Grocery IQ – My wife actually found this one back on her iPod Touch. It provides a sophisticated way to create shopping lists with reminders of items you need to pick up the next time you get to the grocery store. Grocery IQ has favorite item lists so you can quickly add anything you buy regularly without having to search through the hundreds of items it the main database. You can also have multiple people sharing an account. So when I remember I am out of Starbucks Frappacino, I can add it on my list and it automatically goes to my wife’s. Having it on our new Android phones means our lists stay in sync no matter where we are now.

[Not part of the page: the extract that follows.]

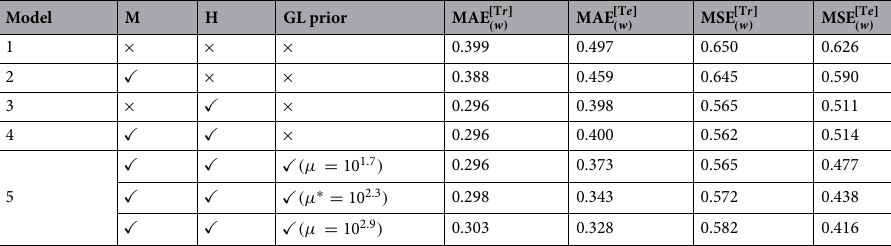
Table 8. Training and testing errors of Models 1–5 for real-world data in China. The formulas of errors are detailed in Sect. B (Eq. (S5)) of Supplementary Information. The remarks for Columns 1–4 are the same as those in Table 4. In addition, the choice of µ = 10 1.7 , 10 2.3 , and 10 2.9 in Model 5 has been explained in Fig. 9. Note that the validation errors are minimized at µ ∗ = 10 2.3 as shown in Fig. 12.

LastPass for Premium Customers – LastPass is a password vault that you can access from anywhere on the web and from pretty much every device/browser you can imagine. The Mobile version of the Application is only available for paying customers, but since the subscription is just US$12/year. That’s a buck a month to remember your passwords. If you are not sure about keeping your passwords available like this, consider that LastPass has been recommended by some of the biggest security experts there are. The new wisdom is that it is better to have complex and hard to guess passwords that you can get to when you need to remember them than it is to keep using the same simple password everywhere. Unfortunately LastPass doesn’t have a plug-in to work with the default Android browser, but you can set up bookmarklets which help you get your passwords when you need them. Plus LastPass does have it’s own built in browser on the Android for easier use.

I know there are others, and I am still finding new apps for my Android every day. See you in a couple of months with more recommendations.